Structural Induction

Referential Transparency

A function left hand side is equivalent to its right hand side.

That works because pure functional programs don't have side effects.

Structural Induction

The principle of structural induction is analogous to natural induction.

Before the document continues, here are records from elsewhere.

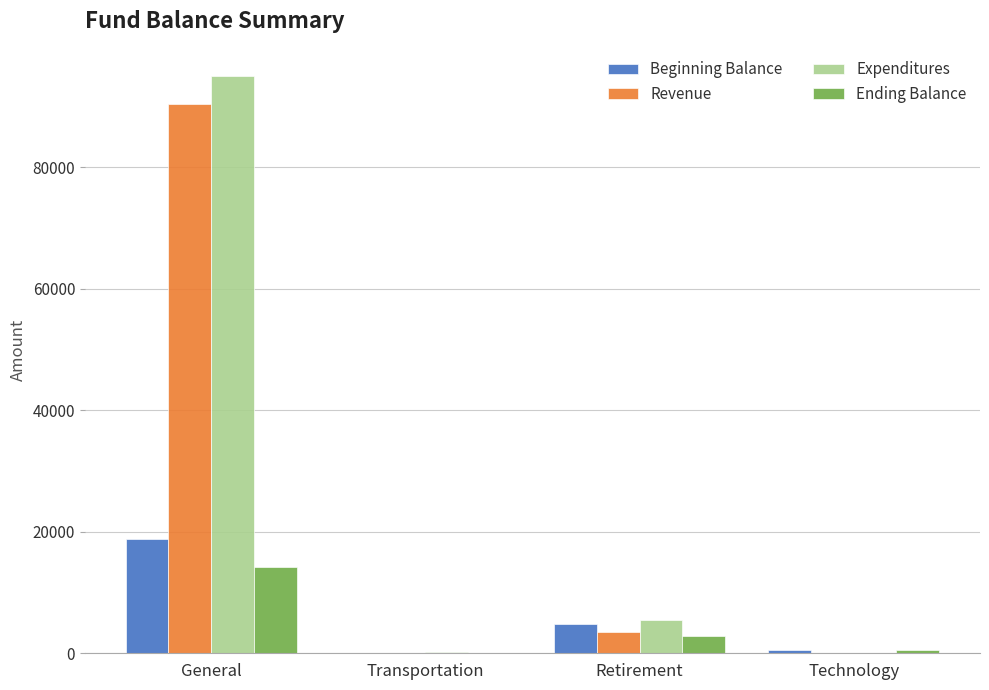

What are all the series names shown in the legend?

Beginning Balance, Revenue, Expenditures, Ending Balance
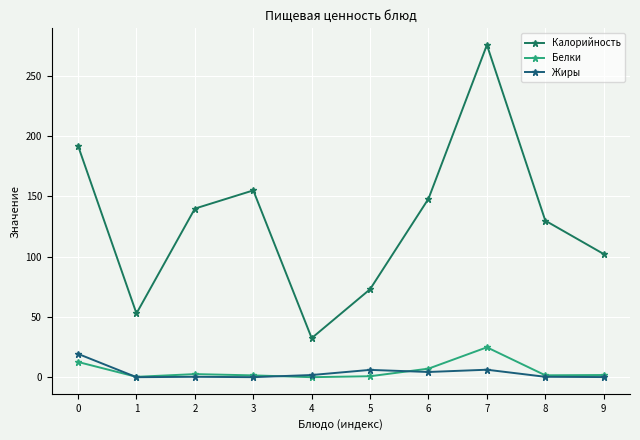

What is the spread (max minus min) of values at 2?

139.6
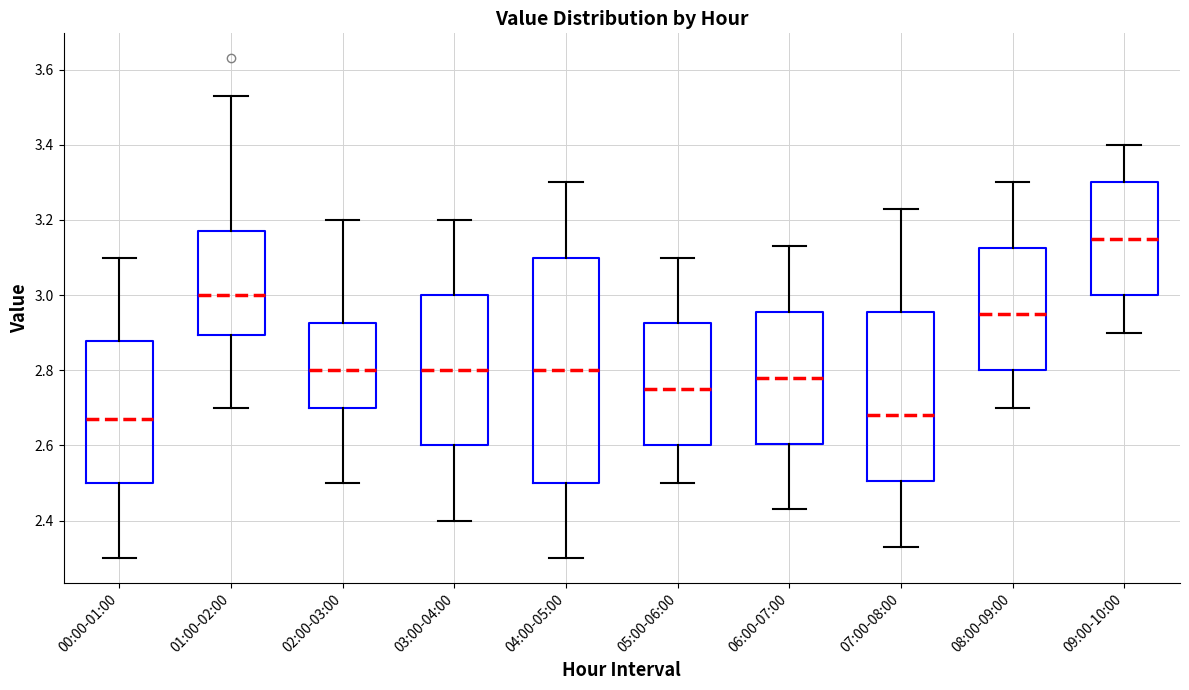

Where does the upper whisker of the box for 07:00-08:00 end on the y-axis? The values are not printed on the chart, so give them approximately, as read against the axis.

3.24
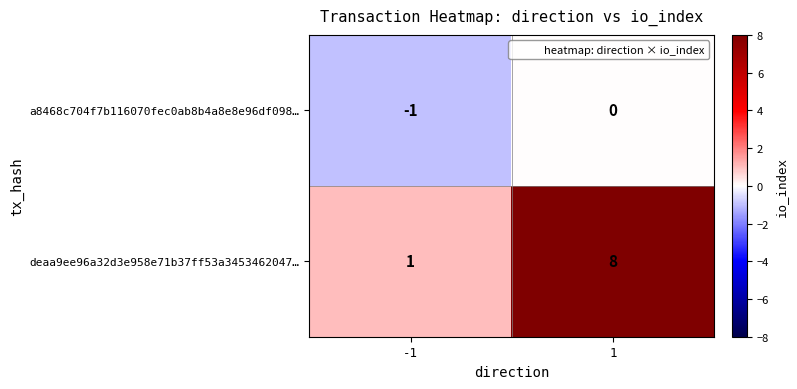

True or false: a8468c704f7b116070fec0ab8b4a8e8e96df098… has a value of 0 at -1.

False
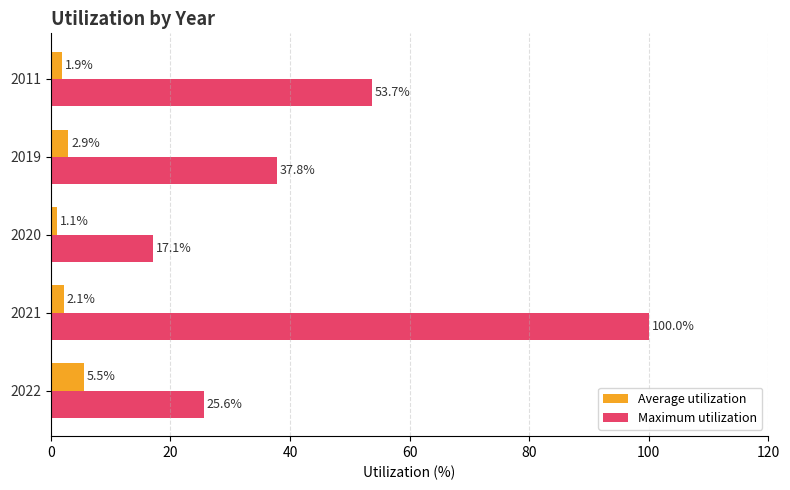

How many distinct data groups are displayed?

2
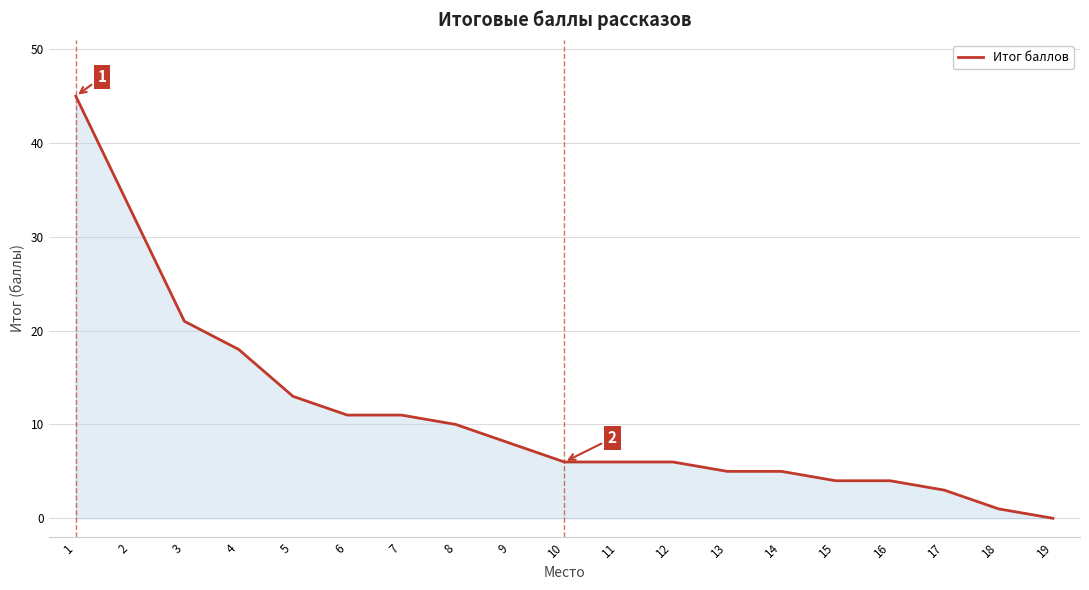

Does the chart have visible grid lines?

Yes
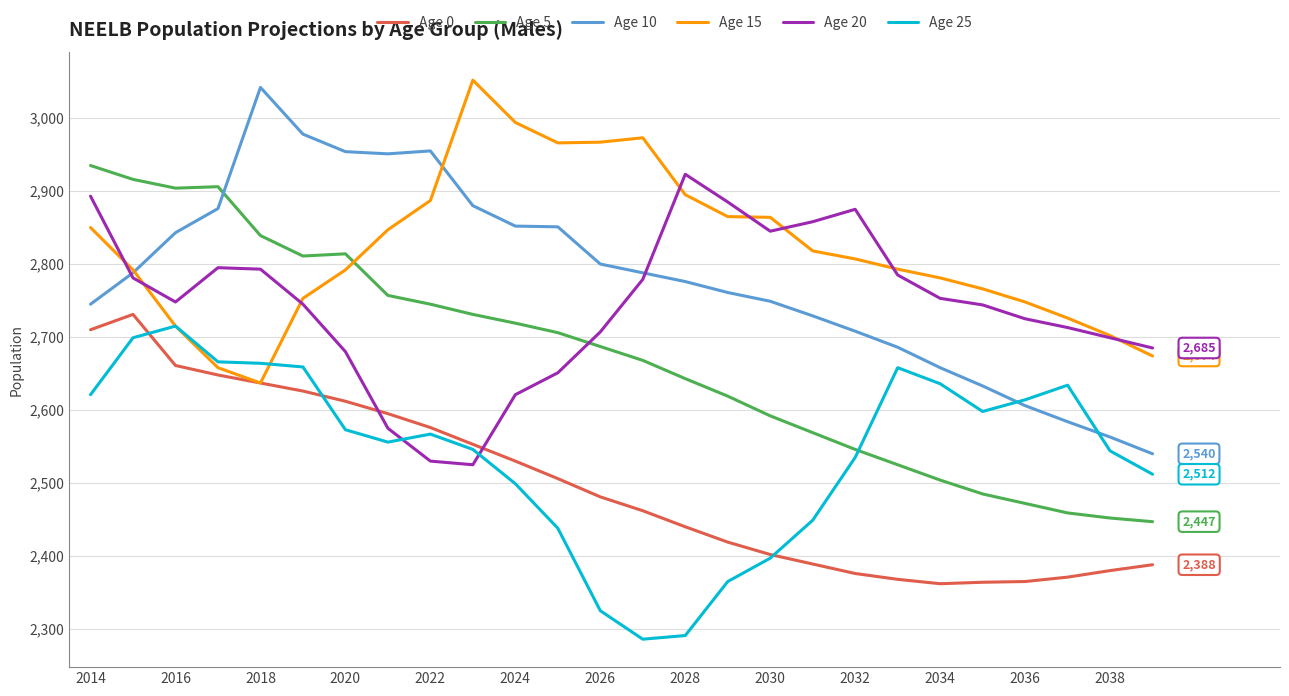

Which series has the largest range (max minus min)?

Age 10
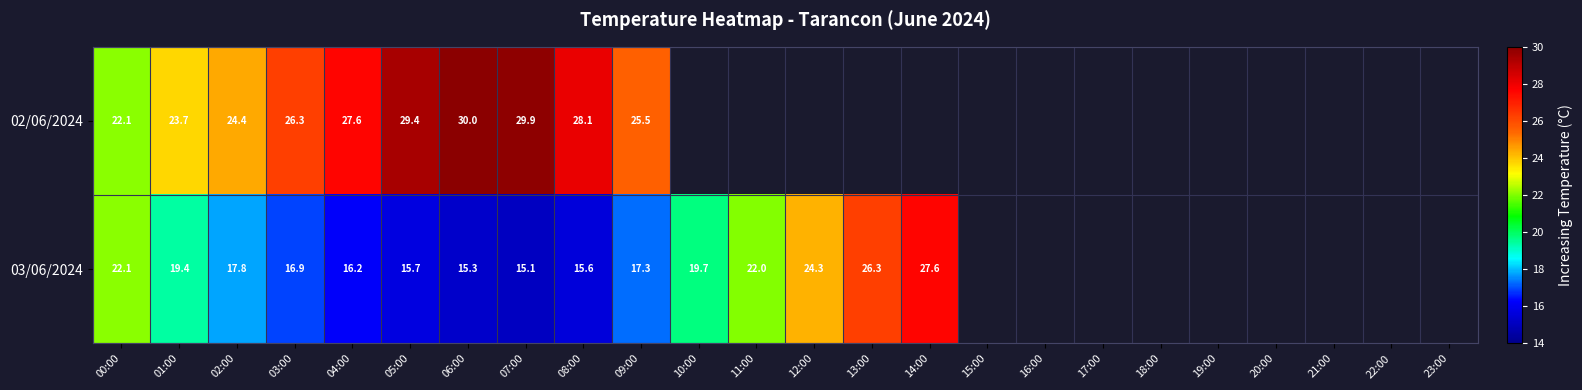

The value of 02/06/2024 at 05:00 is 38.7. True or false?

False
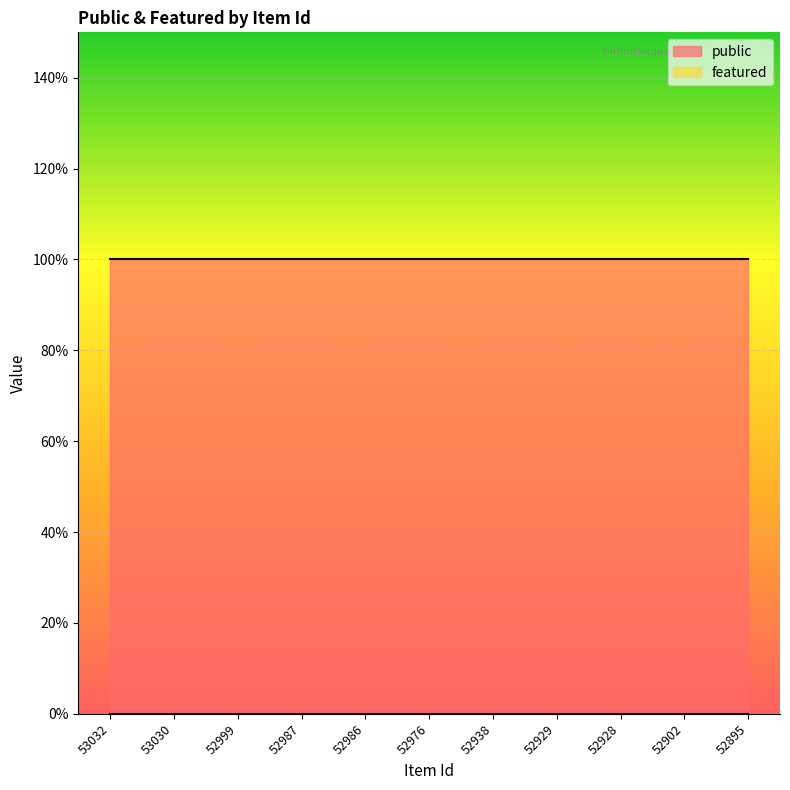

The public series shows 1 at 52902. True or false?

True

To prove the property P(xs) for all lists xs:

• show that P(Nil) holds (base case)

• for a list xs and an element x, show the induction step:

  if P(xs) holds, then P(x :: xs) holds, too.

Example

We know that

Nil + xs = xs // (1)
(x :: xs1) ++ ys = x :: (xs1 + ys) // (2)

To prove:

(xs ++ ys) ++ zs = xs + (ys ++ zs)

Base case: Nil

For the left-hand side,

(Nil ++ ys) ++ zs
= ys ++ zs // by (1)

For the right-hand side,

Nil ++ (ys ++ zs)
= ys ++ zs // by (1)

The left-hand side and the right-hand side are equaled. This case is established.

Induction step: x :: xs

In this case, we suppose that:

(xs ++ ys) ++ zs = xs ++ (ys ++ zs) // (3)

To prove:

((x :: xs) ++ ys) ++ zs = (x :: xs) ++ (ys ++ zs)

For the left-hand side,

((x :: xs) ++ ys) ++ zs
= (x :: (xs ++ ys)) ++ zs // by (2)
= x :: ((xs ++ ys) ++ zs) // by (2)
= x :: (xs ++ (ys ++ zs)) // by (3)

For the right-hand side,

(x :: xs) ++ (ys ++ zs)
= x :: (xs ++ (ys ++ zs)) // by (2)

The left-hand side and the right-hand side are equaled. This case is established.

result

Since Base case: Nil and Induction step: x :: xs are established, the prove is done.